• _Exercise goal_:
Copy out the entries below exactly as they stand, but only from the line containing "univers plus sensible, plus" through the line containing "SIPOC งานแพทยศาสตร์และบัณฑิตศึกษา".

• _Data records_:
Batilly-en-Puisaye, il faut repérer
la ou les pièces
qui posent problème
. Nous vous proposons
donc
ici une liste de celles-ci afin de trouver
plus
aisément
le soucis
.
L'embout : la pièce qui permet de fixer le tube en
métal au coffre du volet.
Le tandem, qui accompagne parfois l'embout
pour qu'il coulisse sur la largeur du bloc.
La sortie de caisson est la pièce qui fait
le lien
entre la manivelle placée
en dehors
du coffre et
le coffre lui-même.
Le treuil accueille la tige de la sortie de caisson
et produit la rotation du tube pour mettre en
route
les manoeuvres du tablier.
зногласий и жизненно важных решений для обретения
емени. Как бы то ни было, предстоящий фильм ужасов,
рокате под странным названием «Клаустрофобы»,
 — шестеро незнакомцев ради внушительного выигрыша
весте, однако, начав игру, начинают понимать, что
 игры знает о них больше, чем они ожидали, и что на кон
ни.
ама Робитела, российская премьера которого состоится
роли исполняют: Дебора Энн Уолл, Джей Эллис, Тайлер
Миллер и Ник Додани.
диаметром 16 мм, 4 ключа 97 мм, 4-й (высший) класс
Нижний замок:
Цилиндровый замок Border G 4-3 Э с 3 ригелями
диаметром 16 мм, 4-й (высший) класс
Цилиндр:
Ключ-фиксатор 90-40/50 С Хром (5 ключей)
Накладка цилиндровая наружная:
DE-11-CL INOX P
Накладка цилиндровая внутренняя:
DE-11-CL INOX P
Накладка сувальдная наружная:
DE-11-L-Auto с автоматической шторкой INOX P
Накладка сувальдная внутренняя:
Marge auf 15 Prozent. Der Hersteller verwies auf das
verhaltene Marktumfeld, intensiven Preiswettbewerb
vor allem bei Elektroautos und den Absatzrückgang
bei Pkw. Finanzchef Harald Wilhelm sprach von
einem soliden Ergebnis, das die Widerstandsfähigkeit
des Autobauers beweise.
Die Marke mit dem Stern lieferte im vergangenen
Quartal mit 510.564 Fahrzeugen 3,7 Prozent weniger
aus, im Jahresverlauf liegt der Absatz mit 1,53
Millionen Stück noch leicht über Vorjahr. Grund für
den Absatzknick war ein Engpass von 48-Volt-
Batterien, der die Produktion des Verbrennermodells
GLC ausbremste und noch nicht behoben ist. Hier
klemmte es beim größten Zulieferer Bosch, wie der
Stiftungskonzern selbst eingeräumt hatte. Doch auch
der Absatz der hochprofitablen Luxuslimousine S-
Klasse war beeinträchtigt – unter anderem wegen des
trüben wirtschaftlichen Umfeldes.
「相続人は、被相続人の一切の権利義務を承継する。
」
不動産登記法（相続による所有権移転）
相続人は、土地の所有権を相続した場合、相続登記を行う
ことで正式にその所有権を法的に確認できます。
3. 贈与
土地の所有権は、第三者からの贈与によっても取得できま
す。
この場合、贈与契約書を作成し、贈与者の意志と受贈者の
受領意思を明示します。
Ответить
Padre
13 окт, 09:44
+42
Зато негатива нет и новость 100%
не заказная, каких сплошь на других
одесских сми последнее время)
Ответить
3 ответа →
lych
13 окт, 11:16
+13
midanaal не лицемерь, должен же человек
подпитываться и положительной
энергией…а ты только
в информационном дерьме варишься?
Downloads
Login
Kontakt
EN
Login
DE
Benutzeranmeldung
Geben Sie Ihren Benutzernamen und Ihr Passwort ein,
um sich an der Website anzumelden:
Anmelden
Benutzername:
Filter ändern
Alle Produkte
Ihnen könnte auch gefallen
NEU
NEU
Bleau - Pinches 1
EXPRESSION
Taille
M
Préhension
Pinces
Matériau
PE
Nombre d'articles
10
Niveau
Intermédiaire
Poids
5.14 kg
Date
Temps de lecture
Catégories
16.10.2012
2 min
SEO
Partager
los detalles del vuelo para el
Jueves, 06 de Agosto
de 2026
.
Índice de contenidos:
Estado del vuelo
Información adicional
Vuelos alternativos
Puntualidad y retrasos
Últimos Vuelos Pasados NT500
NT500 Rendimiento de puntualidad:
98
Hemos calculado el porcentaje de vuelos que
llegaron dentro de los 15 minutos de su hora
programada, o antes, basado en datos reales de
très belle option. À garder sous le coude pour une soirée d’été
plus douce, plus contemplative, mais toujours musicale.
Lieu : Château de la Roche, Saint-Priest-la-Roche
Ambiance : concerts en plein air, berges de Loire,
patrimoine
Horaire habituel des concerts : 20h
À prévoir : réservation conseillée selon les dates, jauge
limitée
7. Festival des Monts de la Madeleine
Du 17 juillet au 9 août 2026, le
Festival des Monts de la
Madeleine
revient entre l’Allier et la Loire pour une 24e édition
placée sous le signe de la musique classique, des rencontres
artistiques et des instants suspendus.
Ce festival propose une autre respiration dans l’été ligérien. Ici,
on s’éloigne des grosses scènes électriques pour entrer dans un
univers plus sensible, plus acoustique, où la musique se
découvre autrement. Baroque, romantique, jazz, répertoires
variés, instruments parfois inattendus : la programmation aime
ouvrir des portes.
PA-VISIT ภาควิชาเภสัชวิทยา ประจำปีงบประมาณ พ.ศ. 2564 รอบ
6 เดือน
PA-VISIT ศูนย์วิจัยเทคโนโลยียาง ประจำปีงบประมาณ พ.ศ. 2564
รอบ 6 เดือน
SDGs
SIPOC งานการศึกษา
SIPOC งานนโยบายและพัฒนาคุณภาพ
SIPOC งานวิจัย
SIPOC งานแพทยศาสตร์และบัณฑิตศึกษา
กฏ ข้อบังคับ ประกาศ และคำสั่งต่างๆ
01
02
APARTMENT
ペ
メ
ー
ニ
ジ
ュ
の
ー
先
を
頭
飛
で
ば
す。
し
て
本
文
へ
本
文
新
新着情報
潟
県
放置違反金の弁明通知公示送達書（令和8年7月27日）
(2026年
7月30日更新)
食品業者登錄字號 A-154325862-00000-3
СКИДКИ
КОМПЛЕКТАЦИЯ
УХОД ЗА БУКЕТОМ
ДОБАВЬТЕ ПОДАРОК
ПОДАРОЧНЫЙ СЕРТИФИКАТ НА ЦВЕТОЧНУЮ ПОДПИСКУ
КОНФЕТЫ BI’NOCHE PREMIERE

• _Written answer_:
univers plus sensible, plus acoustique, où la musique se
découvre autrement. Baroque, romantique, jazz, répertoires
variés, instruments parfois inattendus : la programmation aime
ouvrir des portes.
PA-VISIT ภาควิชาเภสัชวิทยา ประจำปีงบประมาณ พ.ศ. 2564 รอบ
6 เดือน
PA-VISIT ศูนย์วิจัยเทคโนโลยียาง ประจำปีงบประมาณ พ.ศ. 2564
รอบ 6 เดือน
SDGs
SIPOC งานการศึกษา
SIPOC งานนโยบายและพัฒนาคุณภาพ
SIPOC งานวิจัย
SIPOC งานแพทยศาสตร์และบัณฑิตศึกษา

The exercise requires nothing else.